START Data records

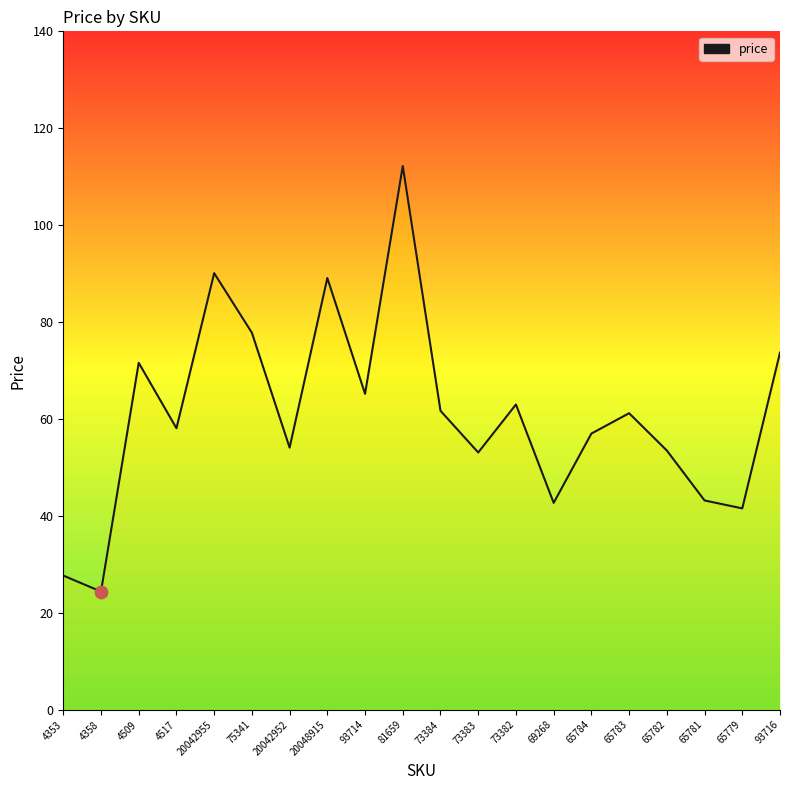

Approximately how many times larger is the value at 4509 compared to 73383?

1.3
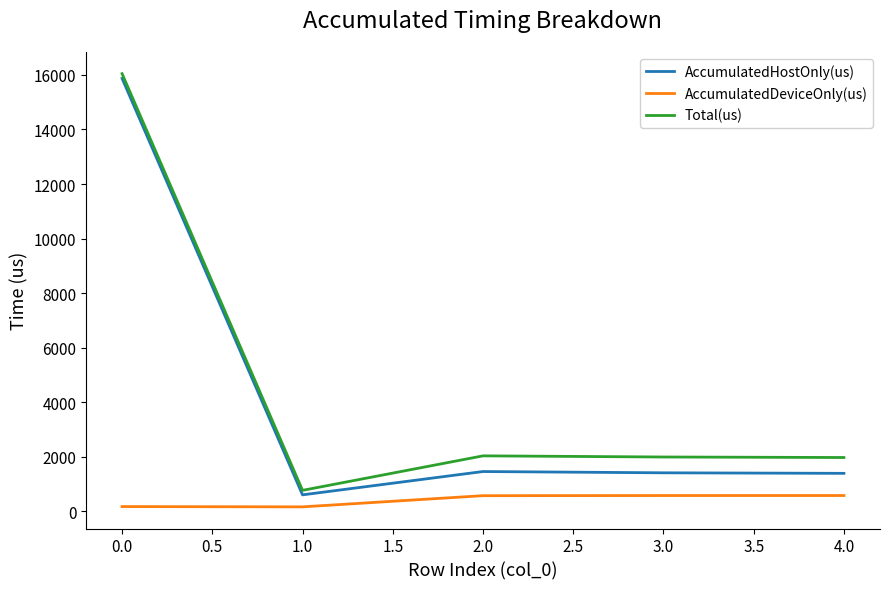

What is the difference between the highest and lowest values at 2.0?

1460.3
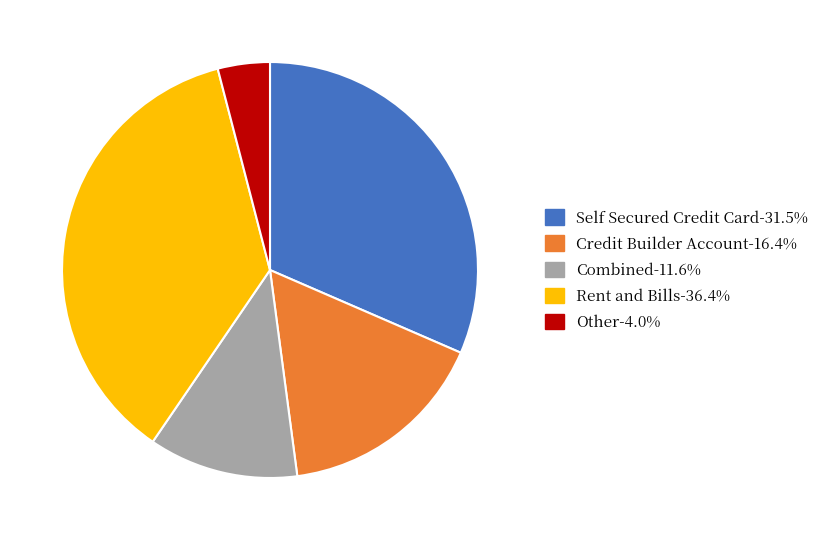

Combined, do Other and Self Secured Credit Card account for over 50%?

No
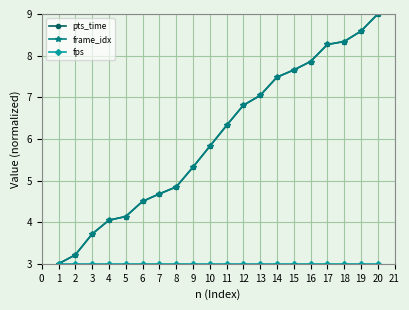

Is this an area chart (filled region under the line)?

No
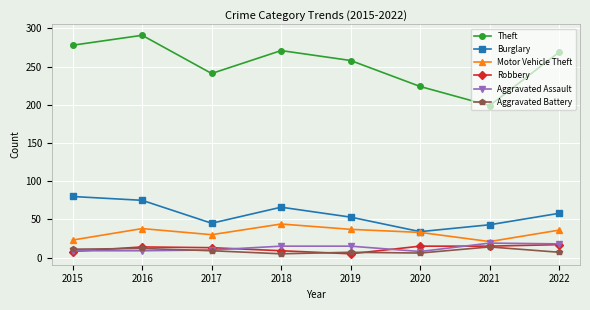

What is the sum of all Burglary values?

454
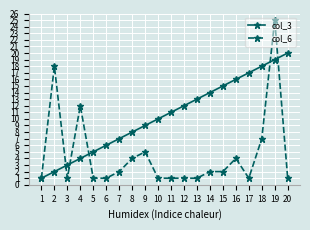

The value of col_3 at 17 is 9. True or false?

False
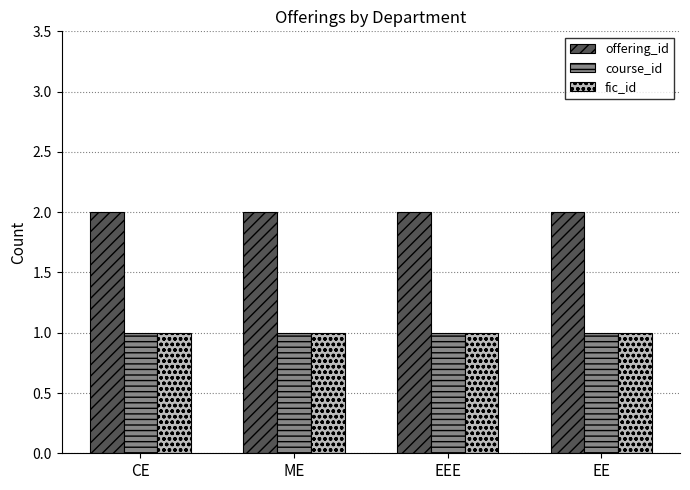

What is the sum of all fic_id values?

4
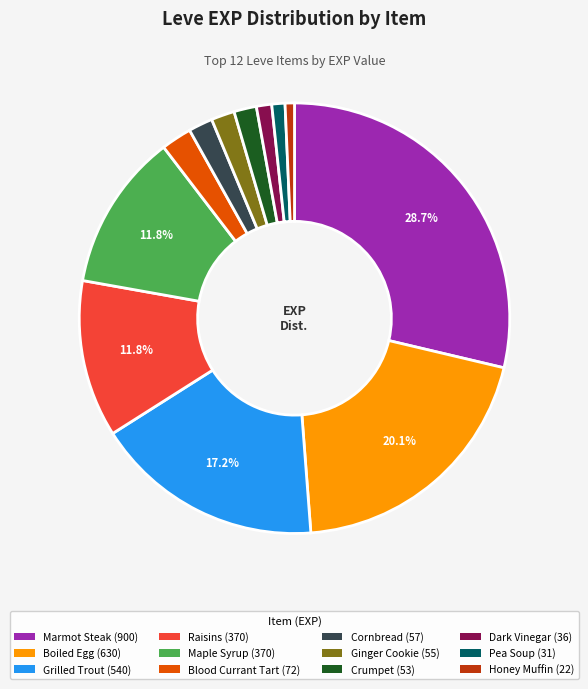

Is there any slice that represents more than half of the pie?

No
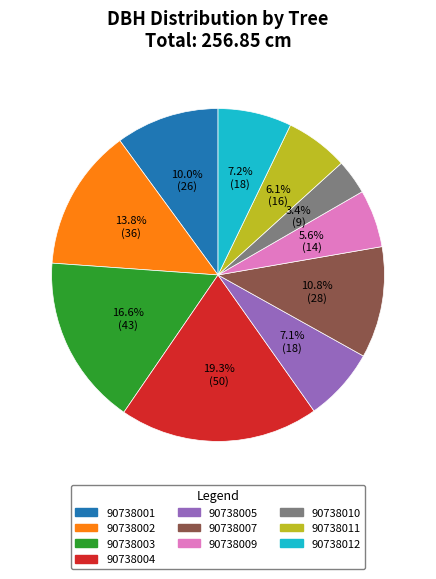

How many segments does this pie chart have?

10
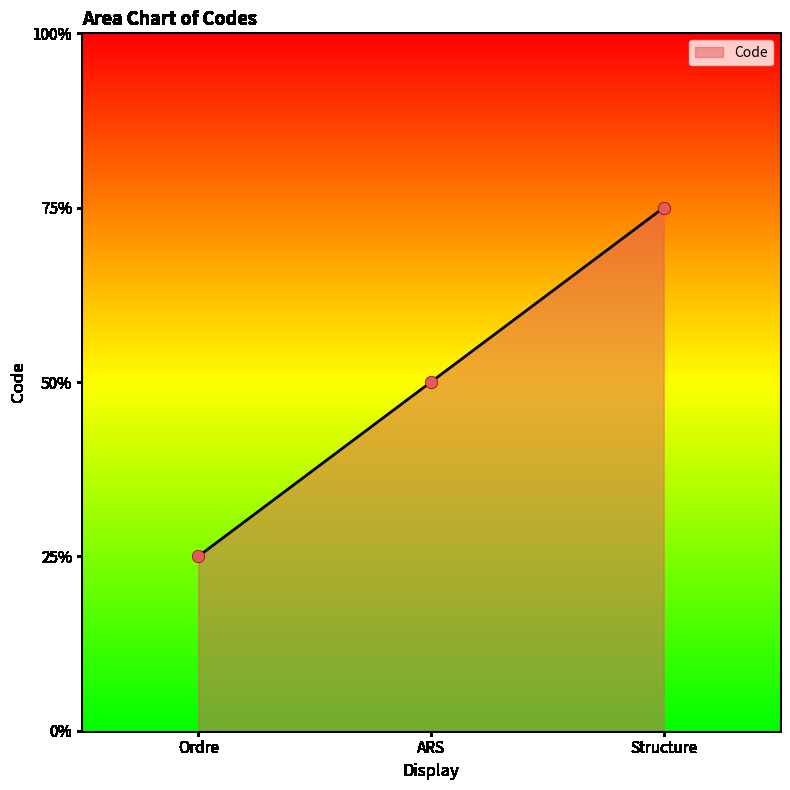

Which has a higher value, Ordre or Structure?

Structure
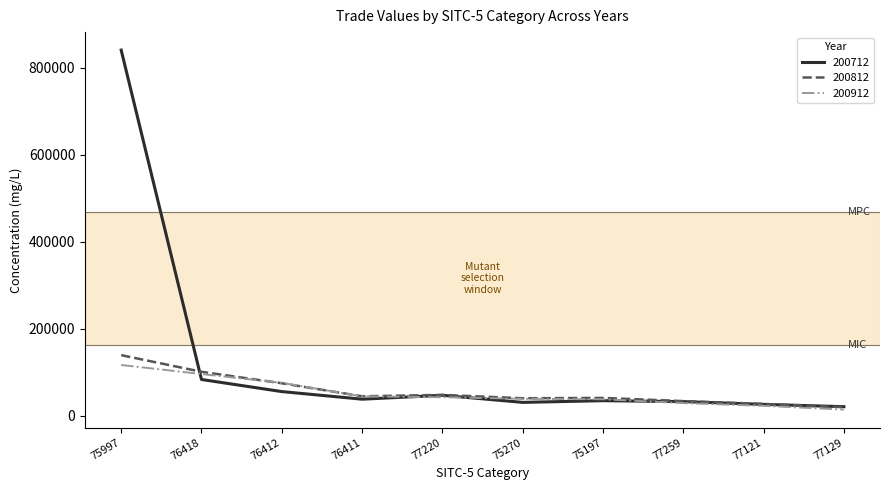

What is the highest value of the 200812 series?

139769.0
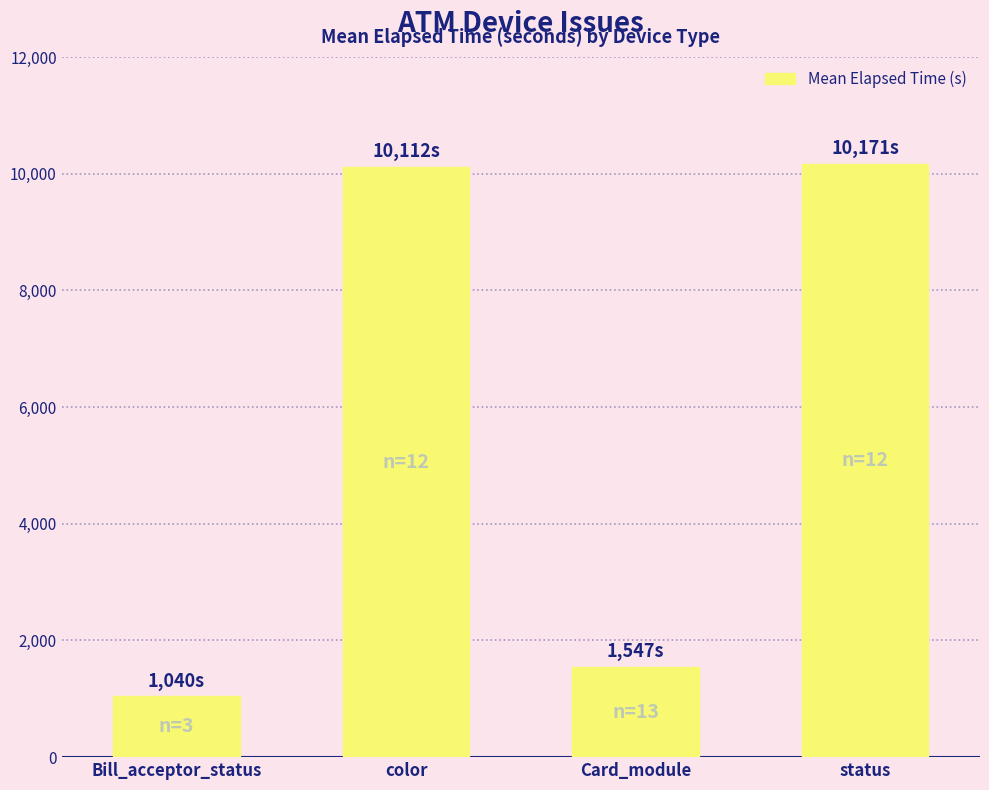

How many categories are shown in the chart?

4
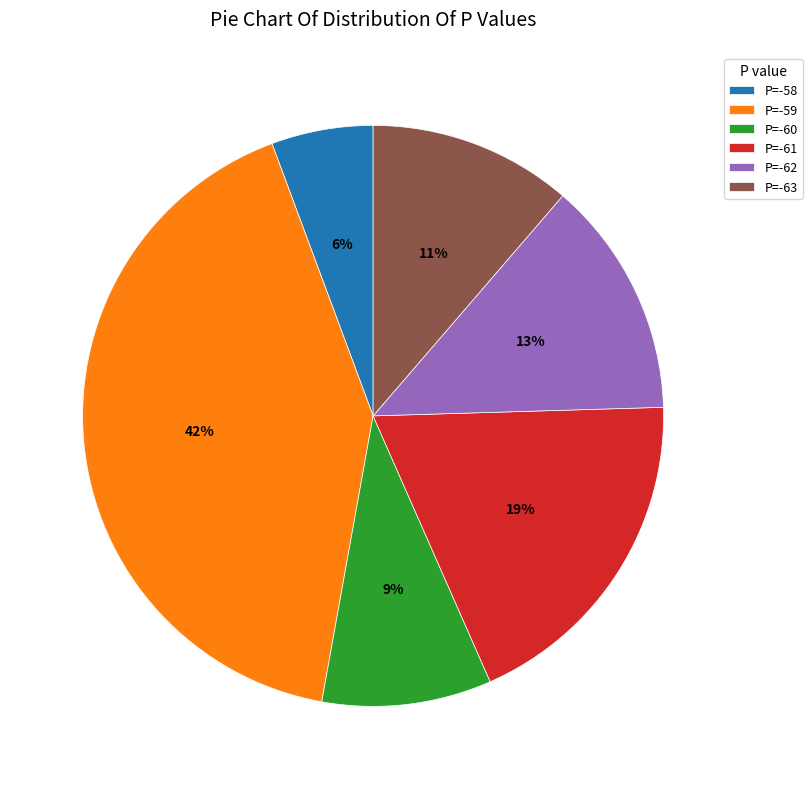

Count the number of slices in the pie.

6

END Data records

Copy out all of the material above word for word, leaving out the pictures.

» **Task result**
Approximately how many times larger is the value at 4509 compared to 73383?

1.3

What is the difference between the highest and lowest values at 2.0?

1460.3

Combined, do Other and Self Secured Credit Card account for over 50%?

No

Is this an area chart (filled region under the line)?

No

What is the sum of all Burglary values?

454

The value of col_3 at 17 is 9. True or false?

False

What is the sum of all fic_id values?

4

Is there any slice that represents more than half of the pie?

No

How many segments does this pie chart have?

10

Which has a higher value, Ordre or Structure?

Structure

What is the highest value of the 200812 series?

139769.0

How many categories are shown in the chart?

4

Count the number of slices in the pie.

6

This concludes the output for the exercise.